-- BRIEF --
Copy the data verbatim and leave out every picture.

::::

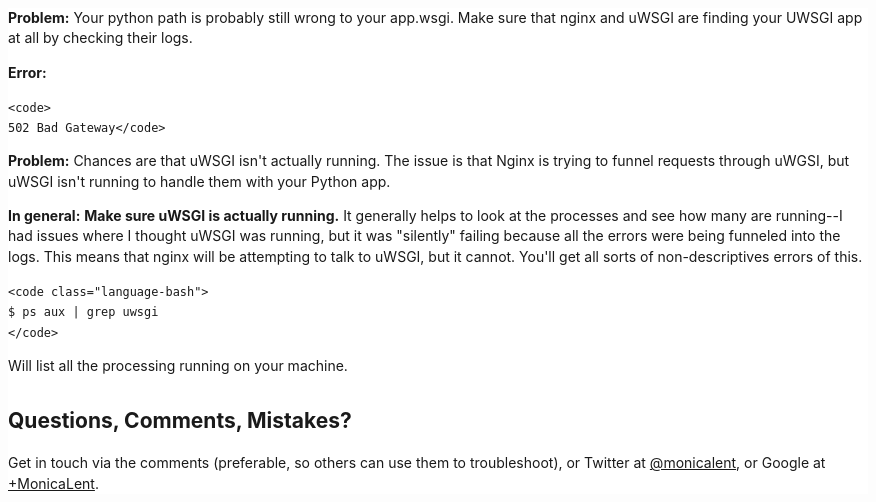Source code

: **Problem:** Your python path is probably still wrong to your app.wsgi. Make sure that nginx and uWSGI are finding your UWSGI app at all by checking their logs.

**Error:**

    
    <code>
    502 Bad Gateway</code>
    


**Problem:** Chances are that uWSGI isn't actually running. The issue is that Nginx is trying to funnel requests through uWGSI, but uWSGI isn't running to handle them with your Python app. 

**In general:**
**Make sure uWSGI is actually running.** It generally helps to look at the processes and see how many are running--I had issues where I thought uWSGI was running, but it was "silently" failing because all the errors were being funneled into the logs. This means that nginx will be attempting to talk to uWSGI, but it cannot. You'll get all sorts of non-descriptives errors of this.

    
    <code class="language-bash">
    $ ps aux | grep uwsgi
    </code>


Will list all the processing running on your machine. 



## Questions, Comments, Mistakes?


Get in touch via the comments (preferable, so others can use them to troubleshoot), or Twitter at [@monicalent](http://www.twitter.com/monicalent), or Google at [+MonicaLent](https://plus.google.com/+MonicaLent/).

::::

-- EXERCISE SOLUTION --
Source code

: **Problem:** Your python path is probably still wrong to your app.wsgi. Make sure that nginx and uWSGI are finding your UWSGI app at all by checking their logs.

**Error:**

    
    <code>
    502 Bad Gateway</code>
    


**Problem:** Chances are that uWSGI isn't actually running. The issue is that Nginx is trying to funnel requests through uWGSI, but uWSGI isn't running to handle them with your Python app. 

**In general:**
**Make sure uWSGI is actually running.** It generally helps to look at the processes and see how many are running--I had issues where I thought uWSGI was running, but it was "silently" failing because all the errors were being funneled into the logs. This means that nginx will be attempting to talk to uWSGI, but it cannot. You'll get all sorts of non-descriptives errors of this.

    
    <code class="language-bash">
    $ ps aux | grep uwsgi
    </code>


Will list all the processing running on your machine. 



## Questions, Comments, Mistakes?


Get in touch via the comments (preferable, so others can use them to troubleshoot), or Twitter at [@monicalent](http://www.twitter.com/monicalent), or Google at [+MonicaLent](https://plus.google.com/+MonicaLent/).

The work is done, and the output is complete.